Additionally, for each step that involves modification of samples (e.g. converting or filtering non-functional rearrangements) a new metadata file will be created in the folder containing the processed sample batch.

Note

  • VDJtools will append metadata fields to its output tables to facilitate the exploration of analysis results.
  • Metadata entries are used as a factor in some analysis routines and most plotting routines.
  • When performing tasks that involve modifying clonotype abundance tables themselves, such as down-sampling, VDJtools will also provide a copy of metadata file pointing to newly generated samples.
  • Newly generated metadata file would contain an additional ..filter.. column, which has a comma-separated list of filters that were applied. For example the DownSample routine run with -n 50000 will append ds:50000 to the ..filter.. column. Note that this column name is reserved and should not be modified.
  • Some routines for working with metadata files can be found in Utilities section.

Below are the basic guidelines for creating a metadata file.

  • Metadata file should be a tab-delimited table, e.g.

    #file.name sample.id col.name
    sample_1.txt sample_1 A
    sample_2.txt sample_2 A
    sample_3.txt sample_3 B
    sample_4.txt sample_4 C
  • Header is mandatory, first two columns should be named file_name and sample_id. Names of the remaining columns will be later used to specify metadata variable name

  • First two columns should contain the file name and sample id respectively.
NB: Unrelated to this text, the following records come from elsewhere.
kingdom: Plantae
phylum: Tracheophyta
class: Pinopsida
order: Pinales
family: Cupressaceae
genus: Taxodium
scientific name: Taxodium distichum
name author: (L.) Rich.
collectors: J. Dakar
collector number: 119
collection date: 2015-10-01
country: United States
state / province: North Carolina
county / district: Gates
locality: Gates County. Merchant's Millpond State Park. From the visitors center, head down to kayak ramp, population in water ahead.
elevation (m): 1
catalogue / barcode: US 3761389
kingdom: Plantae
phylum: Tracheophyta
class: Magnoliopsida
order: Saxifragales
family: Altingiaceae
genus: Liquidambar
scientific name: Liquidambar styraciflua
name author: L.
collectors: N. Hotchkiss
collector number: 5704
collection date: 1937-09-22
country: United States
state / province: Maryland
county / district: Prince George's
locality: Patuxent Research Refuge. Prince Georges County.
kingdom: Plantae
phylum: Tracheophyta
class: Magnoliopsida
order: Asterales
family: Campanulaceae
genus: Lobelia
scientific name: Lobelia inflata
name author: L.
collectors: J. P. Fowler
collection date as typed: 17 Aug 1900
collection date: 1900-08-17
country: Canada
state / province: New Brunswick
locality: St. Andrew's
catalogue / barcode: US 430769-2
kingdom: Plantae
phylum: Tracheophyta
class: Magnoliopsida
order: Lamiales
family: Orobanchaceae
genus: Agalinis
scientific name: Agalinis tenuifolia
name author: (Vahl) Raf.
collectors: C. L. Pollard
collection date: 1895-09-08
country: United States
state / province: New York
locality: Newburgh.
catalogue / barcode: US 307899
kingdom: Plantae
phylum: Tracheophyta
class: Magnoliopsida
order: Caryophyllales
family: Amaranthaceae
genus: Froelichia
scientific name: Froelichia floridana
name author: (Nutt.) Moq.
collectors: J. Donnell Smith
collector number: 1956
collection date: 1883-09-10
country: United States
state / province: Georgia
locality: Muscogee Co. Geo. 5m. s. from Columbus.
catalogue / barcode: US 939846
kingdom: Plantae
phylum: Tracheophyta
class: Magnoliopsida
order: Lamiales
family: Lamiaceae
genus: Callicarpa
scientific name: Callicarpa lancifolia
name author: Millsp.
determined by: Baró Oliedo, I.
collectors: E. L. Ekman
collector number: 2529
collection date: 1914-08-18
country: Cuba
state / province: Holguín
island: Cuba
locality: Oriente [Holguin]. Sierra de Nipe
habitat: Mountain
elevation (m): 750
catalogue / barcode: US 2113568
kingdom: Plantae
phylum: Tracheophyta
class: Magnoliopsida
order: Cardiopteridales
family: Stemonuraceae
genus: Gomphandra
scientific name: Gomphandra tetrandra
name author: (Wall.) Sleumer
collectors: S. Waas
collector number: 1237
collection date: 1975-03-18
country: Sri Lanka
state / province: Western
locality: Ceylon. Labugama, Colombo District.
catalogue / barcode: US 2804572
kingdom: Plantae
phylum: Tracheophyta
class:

    • The file name should be either an absolute path (e.g. /Users/username/somedir/file.txt) or a path relative to the parent directory of metadata file (e.g. ../file.txt)
    • Sample IDs should be unique
  • Columns after sample.id are treated as metadata entries. There are also several cases when info from metadata is used during execution:

    • VDJtools plotting routines could be directed to use metadata fields for naming samples and creating intuitive legends. If column name contains spaces it should be quoted, e.g. -f "patient id"
    • Metadata fields are categorized as factor (contain only strings), numeric (contain only numbers) and semi-numeric (numbers and strings). Numeric and semi-numeric fields could be used for gradient coloring by plotting routines.